But Preity, she has no one. Her son is closer to his father than his mother. And her mother-in-law would, presumably, always pick her son over her daughter-in-law. And so Preity keeps working, and keeps smiling and hides her pain away. The one person in her life she could share it with, her husband, is the one who is causing it. And so she shows it to no one. Only, briefly, sharing her joy with Abhishek, a random stranger, when she thinks her marriage is having a rebirth and she is determined to make it better.
The triumph of the ending is the triumph of Preity. Shahrukh goes to her to tell her what he has done and we, the audience, almost think she might forgive him. She so clearly loves him and was happy at one point in her marriage (unlike Abhishek and Rani who were never happy), and they have a child, and she is the wife, the wife always forgives. But, she doesn’t!!!!! Karan and Preity remained true to the character they had built. This woman can take care of herself and she can forgive a lot, but she also knows her own worth. She will put up with a husband who doesn’t support her, a son who doesn’t know her, but she will not be cheated on, will not sink to that level. She is the better person, she is the wrong woman, she is innocent.

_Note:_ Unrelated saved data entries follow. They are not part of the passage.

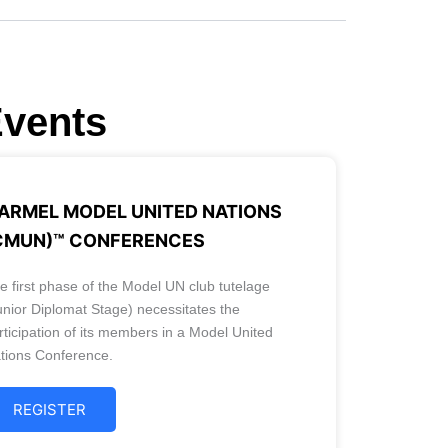
Events
ARMEL MODEL UNITED NATIONS
CMUN)™ CONFERENCES
e first phase of the Model UN club tutelage
unior Diplomat Stage) necessitates the
rticipation of its members in a Model United
tions Conference.
REGISTER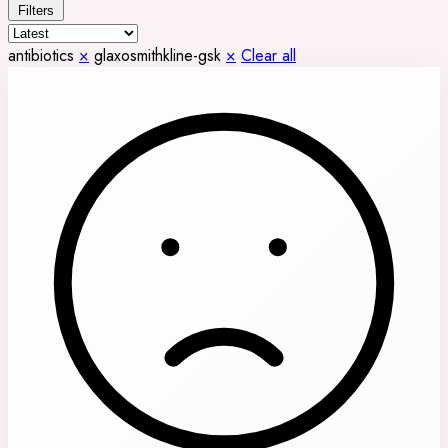
Filters
antibiotics
×
glaxosmithkline-gsk
×
Clear all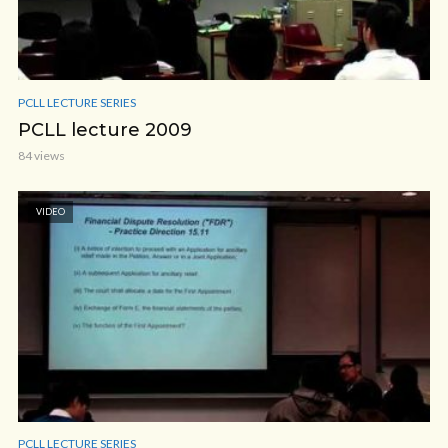
PCLL LECTURE SERIES
PCLL lecture 2009
84 views
VIDEO
PCLL LECTURE SERIES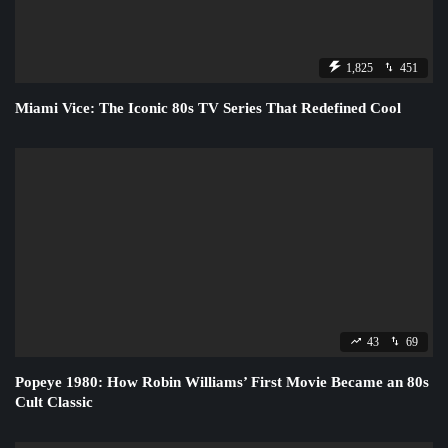
1,825
451
Miami Vice: The Iconic 80s TV Series That Redefined Cool
43
69
Popeye 1980: How Robin Williams’ First Movie Became an 80s
Cult Classic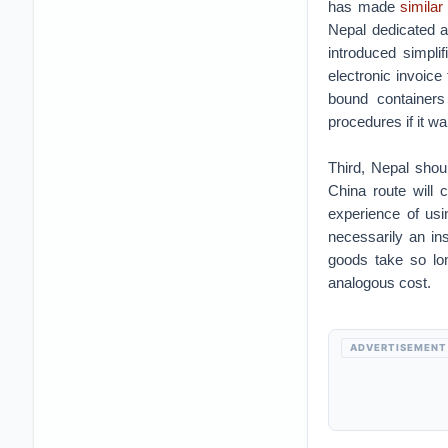
has made
similar
Nepal dedicated a
introduced simpli
electronic invoice
bound containers
procedures if it wa
Third, Nepal shou
China route will 
experience of usi
necessarily an in
goods take so lo
analogous cost.
ADVERTISEMENT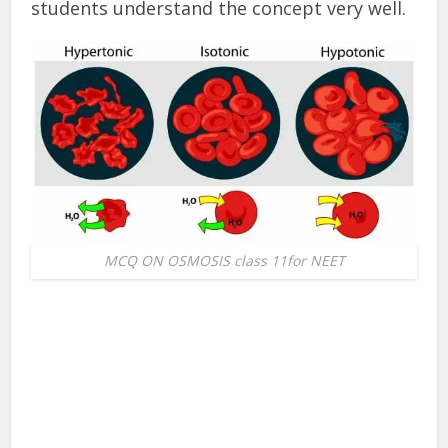
students understand the concept very well.
MCQ ON OSMOSIS class 11for NEET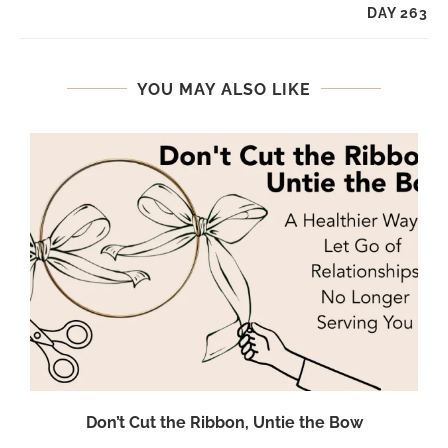
DAY 263
YOU MAY ALSO LIKE
Don’t Cut the Ribbon, Untie the Bow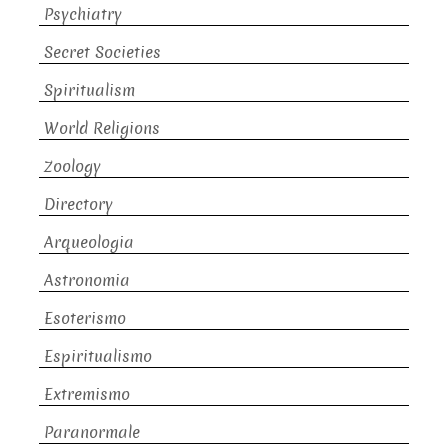
Psychiatry
Secret Societies
Spiritualism
World Religions
Zoology
Directory
Arqueologia
Astronomia
Esoterismo
Espiritualismo
Extremismo
Paranormale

I can’t help comparing her with Jaya in Silsila. Jaya is similarly strong, refusing to reveal her hurt to the general public. And she is brave in telling her husband that she has come to love him. But she doesn’t slap him, she doesn’t leave him. She doesn’t take a chance and branch out on her own rather than staying with a man who doesn’t love him.
(This song just makes you want to slap Amitabh, doesn’t it? Both in the film and in real life)
Preity takes that chance. And is rewarded for it! Perhaps my favorite thing about this whole film is when Kirron tells Preity that she is staying with her. Preity isn’t alone after all, Shahrukh can’t take her family away from her. All her lonely strength and struggle with a smile didn’t go unnoticed, and isn’t unrewarded. Kirron stays with her, the real heart of the household, and her son stays with her too. A working woman can still be a beloved daughter-in-law and a needed mother. Even a woman who separates from her husband can still be a mother and a daughter-in-law.
And she is rewarded immediately. While Shahrukh and Rani go through their lonely exile, and even Abhishek has his period of sadness, we see Preity smiling and laughing with her son, happier already now that she is not carrying the weight of an unhappy husband around with her. She does not need a new husband or a new relationship to make her happy either, she is and always has been able to take care of herself, Shahrukh was more a burden than a joy.
At the end of the film, Abhishek has moved on and is getting married. This seems right, he never experienced even a temporary joy in marriage, Rani was unhappy and out of love with him from the very beginning. He needs that, a woman who loves and desires him, in order to complete himself. But Preity, it seems right that only know at this wedding is she beginning to consider the possibility of a relationship with her handsome editor and good friend of many years Arjun Rampal. She is not unlovable and she deserves to have that part of her life fulfilled. But she doesn’t need it, not the way the other 3 leads do. She is stronger than that, and wiser than that.
At the end of the film, Preity is the only character who was and is wise enough not to be stuck in an unhappy marriage. She kept going so long as Shahrukh was willing to stay with her. She fulfilled her own needs and kept her promises to him. But once he broke those promises, she threw him out. She wasn’t like Abhishek, desperately trying to make a woman who was uninterested in him pay him attention, or like Rani desperately denying her own unhappiness, or Shahrukh bitterly acting out his misery instead of trying to resolve it.
Preity is also the best example of the meaning of the title of the film. It’s not that Rani and Shahrukh are fated to be together and therefore can never say good-bye. It’s that you can’t say good-bye, not really, to the people in your life you once loved. Abhishek, he seeks out Rani and invites her to his wedding, having realized that she will always be a part of him. But Preity and Shahrukh knew that all along. They had a child together, they had a long life together, that will always be there and they will always care for each other. One of my favorite moments in the title song is when we see Preity, happy, and Shahrukh looking on with a sad smile. Sad for himself, but still happy for her, because their bond is never really gone.